§ Task to carry out:
Each line below must be set down exactly as it stands.

§ Supplied material:
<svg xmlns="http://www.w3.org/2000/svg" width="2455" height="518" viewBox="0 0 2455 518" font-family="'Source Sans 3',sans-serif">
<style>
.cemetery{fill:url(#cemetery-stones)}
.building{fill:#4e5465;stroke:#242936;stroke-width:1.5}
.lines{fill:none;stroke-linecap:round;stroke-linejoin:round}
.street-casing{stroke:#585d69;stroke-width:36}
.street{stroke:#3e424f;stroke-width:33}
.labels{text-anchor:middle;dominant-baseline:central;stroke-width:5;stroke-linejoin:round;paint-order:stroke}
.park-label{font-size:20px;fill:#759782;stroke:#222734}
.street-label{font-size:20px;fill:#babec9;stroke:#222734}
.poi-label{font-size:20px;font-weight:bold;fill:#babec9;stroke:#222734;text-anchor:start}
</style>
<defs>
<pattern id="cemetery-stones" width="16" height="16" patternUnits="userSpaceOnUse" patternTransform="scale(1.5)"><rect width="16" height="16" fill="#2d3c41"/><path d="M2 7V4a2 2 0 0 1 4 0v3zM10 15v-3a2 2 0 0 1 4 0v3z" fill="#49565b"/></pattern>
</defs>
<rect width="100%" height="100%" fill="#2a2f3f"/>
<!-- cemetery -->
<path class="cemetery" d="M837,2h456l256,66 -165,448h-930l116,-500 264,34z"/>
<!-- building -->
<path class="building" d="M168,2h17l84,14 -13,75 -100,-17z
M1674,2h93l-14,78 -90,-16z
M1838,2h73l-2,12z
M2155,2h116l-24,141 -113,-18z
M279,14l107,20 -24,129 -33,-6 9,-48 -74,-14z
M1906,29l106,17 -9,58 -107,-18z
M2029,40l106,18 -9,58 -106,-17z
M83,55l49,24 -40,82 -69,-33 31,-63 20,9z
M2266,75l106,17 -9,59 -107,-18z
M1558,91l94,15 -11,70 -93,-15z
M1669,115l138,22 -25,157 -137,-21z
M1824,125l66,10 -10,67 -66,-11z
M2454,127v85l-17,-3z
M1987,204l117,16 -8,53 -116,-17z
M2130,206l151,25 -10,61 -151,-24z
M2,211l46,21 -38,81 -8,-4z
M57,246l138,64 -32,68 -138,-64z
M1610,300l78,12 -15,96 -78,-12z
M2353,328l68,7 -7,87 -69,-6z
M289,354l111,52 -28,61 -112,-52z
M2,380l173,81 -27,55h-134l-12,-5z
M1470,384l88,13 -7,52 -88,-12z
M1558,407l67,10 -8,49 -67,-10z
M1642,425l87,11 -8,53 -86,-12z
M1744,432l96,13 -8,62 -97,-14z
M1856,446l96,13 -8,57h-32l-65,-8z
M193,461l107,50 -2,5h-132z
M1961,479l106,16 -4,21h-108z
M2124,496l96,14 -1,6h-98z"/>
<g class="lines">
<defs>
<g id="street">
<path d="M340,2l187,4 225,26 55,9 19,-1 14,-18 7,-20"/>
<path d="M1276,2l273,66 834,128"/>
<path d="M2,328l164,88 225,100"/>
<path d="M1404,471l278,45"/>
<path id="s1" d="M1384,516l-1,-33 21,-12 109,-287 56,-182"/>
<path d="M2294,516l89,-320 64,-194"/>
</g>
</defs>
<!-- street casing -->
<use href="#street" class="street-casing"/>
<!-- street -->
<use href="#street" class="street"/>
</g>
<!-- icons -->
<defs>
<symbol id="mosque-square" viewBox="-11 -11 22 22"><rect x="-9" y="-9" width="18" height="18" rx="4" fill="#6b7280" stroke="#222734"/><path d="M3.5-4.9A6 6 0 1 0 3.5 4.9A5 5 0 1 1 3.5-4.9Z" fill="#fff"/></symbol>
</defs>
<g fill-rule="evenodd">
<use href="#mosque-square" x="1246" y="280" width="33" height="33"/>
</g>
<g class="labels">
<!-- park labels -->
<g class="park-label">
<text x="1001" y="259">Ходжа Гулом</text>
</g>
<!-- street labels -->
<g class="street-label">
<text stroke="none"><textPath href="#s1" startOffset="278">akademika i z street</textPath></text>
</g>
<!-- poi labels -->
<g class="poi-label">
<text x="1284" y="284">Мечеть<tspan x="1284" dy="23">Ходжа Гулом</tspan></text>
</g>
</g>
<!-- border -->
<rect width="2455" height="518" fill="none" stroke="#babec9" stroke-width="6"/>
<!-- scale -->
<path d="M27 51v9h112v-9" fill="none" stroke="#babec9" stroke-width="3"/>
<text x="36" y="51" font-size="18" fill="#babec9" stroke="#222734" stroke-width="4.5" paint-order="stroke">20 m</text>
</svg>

§ Solution below:
<svg xmlns="http://www.w3.org/2000/svg" width="2455" height="518" viewBox="0 0 2455 518" font-family="'Source Sans 3',sans-serif">
<style>
.cemetery{fill:url(#cemetery-stones)}
.building{fill:#4e5465;stroke:#242936;stroke-width:1.5}
.lines{fill:none;stroke-linecap:round;stroke-linejoin:round}
.street-casing{stroke:#585d69;stroke-width:36}
.street{stroke:#3e424f;stroke-width:33}
.labels{text-anchor:middle;dominant-baseline:central;stroke-width:5;stroke-linejoin:round;paint-order:stroke}
.park-label{font-size:20px;fill:#759782;stroke:#222734}
.street-label{font-size:20px;fill:#babec9;stroke:#222734}
.poi-label{font-size:20px;font-weight:bold;fill:#babec9;stroke:#222734;text-anchor:start}
</style>
<defs>
<pattern id="cemetery-stones" width="16" height="16" patternUnits="userSpaceOnUse" patternTransform="scale(1.5)"><rect width="16" height="16" fill="#2d3c41"/><path d="M2 7V4a2 2 0 0 1 4 0v3zM10 15v-3a2 2 0 0 1 4 0v3z" fill="#49565b"/></pattern>
</defs>
<rect width="100%" height="100%" fill="#2a2f3f"/>
<!-- cemetery -->
<path class="cemetery" d="M837,2h456l256,66 -165,448h-930l116,-500 264,34z"/>
<!-- building -->
<path class="building" d="M168,2h17l84,14 -13,75 -100,-17z
M1674,2h93l-14,78 -90,-16z
M1838,2h73l-2,12z
M2155,2h116l-24,141 -113,-18z
M279,14l107,20 -24,129 -33,-6 9,-48 -74,-14z
M1906,29l106,17 -9,58 -107,-18z
M2029,40l106,18 -9,58 -106,-17z
M83,55l49,24 -40,82 -69,-33 31,-63 20,9z
M2266,75l106,17 -9,59 -107,-18z
M1558,91l94,15 -11,70 -93,-15z
M1669,115l138,22 -25,157 -137,-21z
M1824,125l66,10 -10,67 -66,-11z
M2454,127v85l-17,-3z
M1987,204l117,16 -8,53 -116,-17z
M2130,206l151,25 -10,61 -151,-24z
M2,211l46,21 -38,81 -8,-4z
M57,246l138,64 -32,68 -138,-64z
M1610,300l78,12 -15,96 -78,-12z
M2353,328l68,7 -7,87 -69,-6z
M289,354l111,52 -28,61 -112,-52z
M2,380l173,81 -27,55h-134l-12,-5z
M1470,384l88,13 -7,52 -88,-12z
M1558,407l67,10 -8,49 -67,-10z
M1642,425l87,11 -8,53 -86,-12z
M1744,432l96,13 -8,62 -97,-14z
M1856,446l96,13 -8,57h-32l-65,-8z
M193,461l107,50 -2,5h-132z
M1961,479l106,16 -4,21h-108z
M2124,496l96,14 -1,6h-98z"/>
<g class="lines">
<defs>
<g id="street">
<path d="M340,2l187,4 225,26 55,9 19,-1 14,-18 7,-20"/>
<path d="M1276,2l273,66 834,128"/>
<path d="M2,328l164,88 225,100"/>
<path d="M1404,471l278,45"/>
<path id="s1" d="M1384,516l-1,-33 21,-12 109,-287 56,-182"/>
<path d="M2294,516l89,-320 64,-194"/>
</g>
</defs>
<!-- street casing -->
<use href="#street" class="street-casing"/>
<!-- street -->
<use href="#street" class="street"/>
</g>
<!-- icons -->
<defs>
<symbol id="mosque-square" viewBox="-11 -11 22 22"><rect x="-9" y="-9" width="18" height="18" rx="4" fill="#6b7280" stroke="#222734"/><path d="M3.5-4.9A6 6 0 1 0 3.5 4.9A5 5 0 1 1 3.5-4.9Z" fill="#fff"/></symbol>
</defs>
<g fill-rule="evenodd">
<use href="#mosque-square" x="1246" y="280" width="33" height="33"/>
</g>
<g class="labels">
<!-- park labels -->
<g class="park-label">
<text x="1001" y="259">Ходжа Гулом</text>
</g>
<!-- street labels -->
<g class="street-label">
<text stroke="none"><textPath href="#s1" startOffset="278">akademika i z street</textPath></text>
</g>
<!-- poi labels -->
<g class="poi-label">
<text x="1284" y="284">Мечеть<tspan x="1284" dy="23">Ходжа Гулом</tspan></text>
</g>
</g>
<!-- border -->
<rect width="2455" height="518" fill="none" stroke="#babec9" stroke-width="6"/>
<!-- scale -->
<path d="M27 51v9h112v-9" fill="none" stroke="#babec9" stroke-width="3"/>
<text x="36" y="51" font-size="18" fill="#babec9" stroke="#222734" stroke-width="4.5" paint-order="stroke">20 m</text>
</svg>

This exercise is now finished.